Records in a dataset:
■ ■ ■ ■ ■

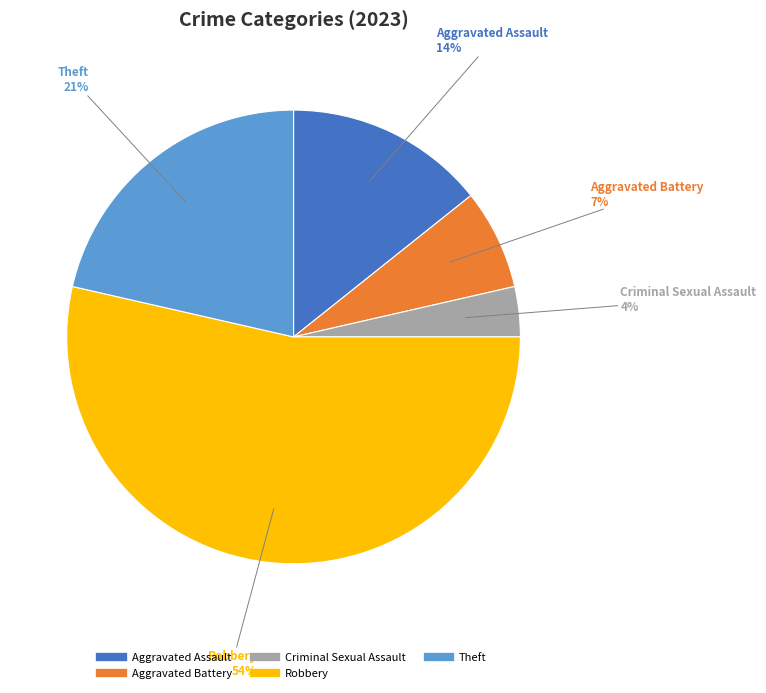

Which category has the smallest portion of the pie?

Criminal Sexual Assault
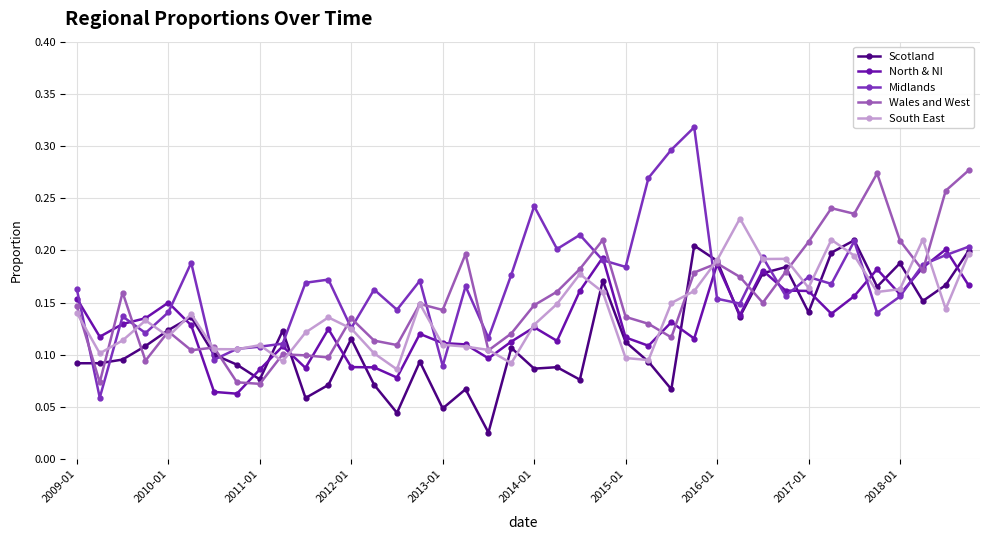

Which series has the largest total across all categories?

Midlands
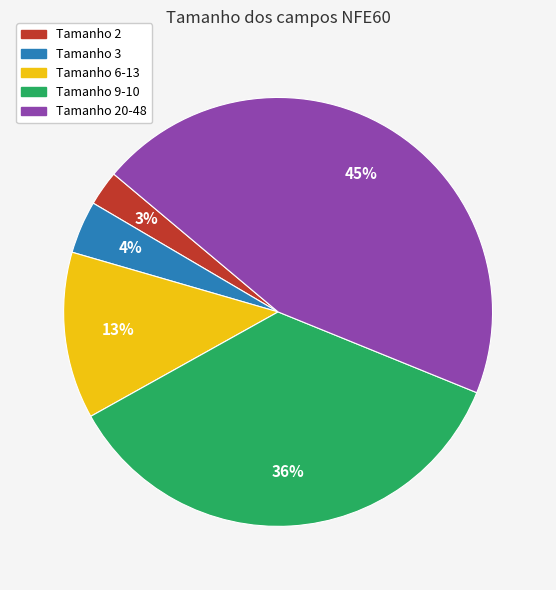

To the nearest percent, what is the average slice percentage?

20%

■ ■ ■ ■ ■

## INSTRUCTIONS FOR THE TASK
Write out the listing again with the pictures left out, swapping "portion" for "share" and leaving everything else the same.

## EXERCISE RESULT
Which category has the smallest share of the pie?

Criminal Sexual Assault

Which series has the largest total across all categories?

Midlands

To the nearest percent, what is the average slice percentage?

20%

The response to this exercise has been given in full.